Exercise 2-1: Legacy Documentary for Social Change 

Read the 1939 article by Elizabeth McCausland, ‘Documentary Photography’. Write a short bullet list of McCausland’s main point along with an explanation about why this article is relevant to this part of the course. 

Written in 1939, Elizabeth McCausland’s article on documentary photography makes the following points:

  • Documentary photography is not a fashion, fad or vogue.
  • The emergence coming to prominence of documentary photography in the late 1930s is a response to the “serious and tense spirit of [the] age.” 
  • Documentary’s aesthetic has evolved into an application of photography that is direct and realistic, concerned with the serious chronicling of the world.
  • Documentary can be described as a new form of photography which aims to show “life that is exciting and important…whole and unretouched.” This is opposed to the ‘old’ idea of photography which was concerned with “picturesque bits of life torn out of their sordid context.” 
  • Documentary is linked to a new spirit of realism that looks at the world with new eyes of “scientific, uncompromising honesty.” 
  • The saying that the camera does not lie is false – it rationalises and overlooks, for example, the facts of decay, change, social retrogression and injustice.
  • The photographers of the Farm Security Administration (FSA) represent the antithesis of the statements above as they produce “social document[s] of great moment and moving quality.” 
  • Censorship of truth is evident in all the arts generally and the “opportunities for publishing honest photographs of present day life in magazines or newspapers are not many.” 
  • The documentary photographer uses intelligence and imagination to control the new aesthetic of realism while ensuring facts rather than their personality are the most important aspects.
◇ ◇ ◇ ◇ ◇ ◇ ◇
To-do item a — Render every line in the rows of Block 1 as a Markdown table with a Number column and a Line column, numbering each line and leaving out blank lines.
◇ ◇ ◇ ◇ ◇ ◇ ◇
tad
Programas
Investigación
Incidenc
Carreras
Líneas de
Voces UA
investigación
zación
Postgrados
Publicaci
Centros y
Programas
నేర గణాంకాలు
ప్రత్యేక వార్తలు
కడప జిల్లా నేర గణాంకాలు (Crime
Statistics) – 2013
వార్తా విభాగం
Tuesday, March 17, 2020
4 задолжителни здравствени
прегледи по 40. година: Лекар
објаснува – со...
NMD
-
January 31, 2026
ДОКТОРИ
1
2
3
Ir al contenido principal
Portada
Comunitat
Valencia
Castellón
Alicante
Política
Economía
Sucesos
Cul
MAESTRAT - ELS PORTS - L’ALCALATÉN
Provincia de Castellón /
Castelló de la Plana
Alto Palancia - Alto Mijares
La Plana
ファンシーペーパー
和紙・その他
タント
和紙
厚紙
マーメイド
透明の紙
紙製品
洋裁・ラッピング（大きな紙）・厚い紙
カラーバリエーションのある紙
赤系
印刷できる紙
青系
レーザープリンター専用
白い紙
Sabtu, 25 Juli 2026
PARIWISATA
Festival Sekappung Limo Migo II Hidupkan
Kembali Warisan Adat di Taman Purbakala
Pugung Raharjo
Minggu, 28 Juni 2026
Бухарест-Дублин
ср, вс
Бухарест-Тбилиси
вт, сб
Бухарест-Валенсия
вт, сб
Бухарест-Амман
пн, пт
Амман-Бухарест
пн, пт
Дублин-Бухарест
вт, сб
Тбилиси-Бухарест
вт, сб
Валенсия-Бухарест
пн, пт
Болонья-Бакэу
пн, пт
◇ ◇ ◇ ◇ ◇ ◇ ◇
To-do item b — In the documentary photography exercise, rewrite everything from "Read the 1939" down to "fad or vogue.", changing "article" to "essay".

Answer box a —
| Number | Line |
|---|---|
| 1 | tad |
| 2 | Programas |
| 3 | Investigación |
| 4 | Incidenc |
| 5 | Carreras |
| 6 | Líneas de |
| 7 | Voces UA |
| 8 | investigación |
| 9 | zación |
| 10 | Postgrados |
| 11 | Publicaci |
| 12 | Centros y |
| 13 | Programas |
| 14 | నేర గణాంకాలు |
| 15 | ప్రత్యేక వార్తలు |
| 16 | కడప జిల్లా నేర గణాంకాలు (Crime |
| 17 | Statistics) – 2013 |
| 18 | వార్తా విభాగం |
| 19 | Tuesday, March 17, 2020 |
| 20 | 4 задолжителни здравствени |
| 21 | прегледи по 40. година: Лекар |
| 22 | објаснува – со... |
| 23 | NMD |
| 24 | - |
| 25 | January 31, 2026 |
| 26 | ДОКТОРИ |
| 27 | 1 |
| 28 | 2 |
| 29 | 3 |
| 30 | Ir al contenido principal |
| 31 | Portada |
| 32 | Comunitat |
| 33 | Valencia |
| 34 | Castellón |
| 35 | Alicante |
| 36 | Política |
| 37 | Economía |
| 38 | Sucesos |
| 39 | Cul |
| 40 | MAESTRAT - ELS PORTS - L’ALCALATÉN |
| 41 | Provincia de Castellón / |
| 42 | Castelló de la Plana |
| 43 | Alto Palancia - Alto Mijares |
| 44 | La Plana |
| 45 | ファンシーペーパー |
| 46 | 和紙・その他 |
| 47 | タント |
| 48 | 和紙 |
| 49 | 厚紙 |
| 50 | マーメイド |
| 51 | 透明の紙 |
| 52 | 紙製品 |
| 53 | 洋裁・ラッピング（大きな紙）・厚い紙 |
| 54 | カラーバリエーションのある紙 |
| 55 | 赤系 |
| 56 | 印刷できる紙 |
| 57 | 青系 |
| 58 | レーザープリンター専用 |
| 59 | 白い紙 |
| 60 | Sabtu, 25 Juli 2026 |
| 61 | PARIWISATA |
| 62 | Festival Sekappung Limo Migo II Hidupkan |
| 63 | Kembali Warisan Adat di Taman Purbakala |
| 64 | Pugung Raharjo |
| 65 | Minggu, 28 Juni 2026 |
| 66 | Бухарест-Дублин |
| 67 | ср, вс |
| 68 | Бухарест-Тбилиси |
| 69 | вт, сб |
| 70 | Бухарест-Валенсия |
| 71 | вт, сб |
| 72 | Бухарест-Амман |
| 73 | пн, пт |
| 74 | Амман-Бухарест |
| 75 | пн, пт |
| 76 | Дублин-Бухарест |
| 77 | вт, сб |
| 78 | Тбилиси-Бухарест |
| 79 | вт, сб |
| 80 | Валенсия-Бухарест |
| 81 | пн, пт |
| 82 | Болонья-Бакэу |
| 83 | пн, пт |

Answer box b —
Read the 1939 essay by Elizabeth McCausland, ‘Documentary Photography’. Write a short bullet list of McCausland’s main point along with an explanation about why this essay is relevant to this part of the course. 

Written in 1939, Elizabeth McCausland’s essay on documentary photography makes the following points:

  • Documentary photography is not a fashion, fad or vogue.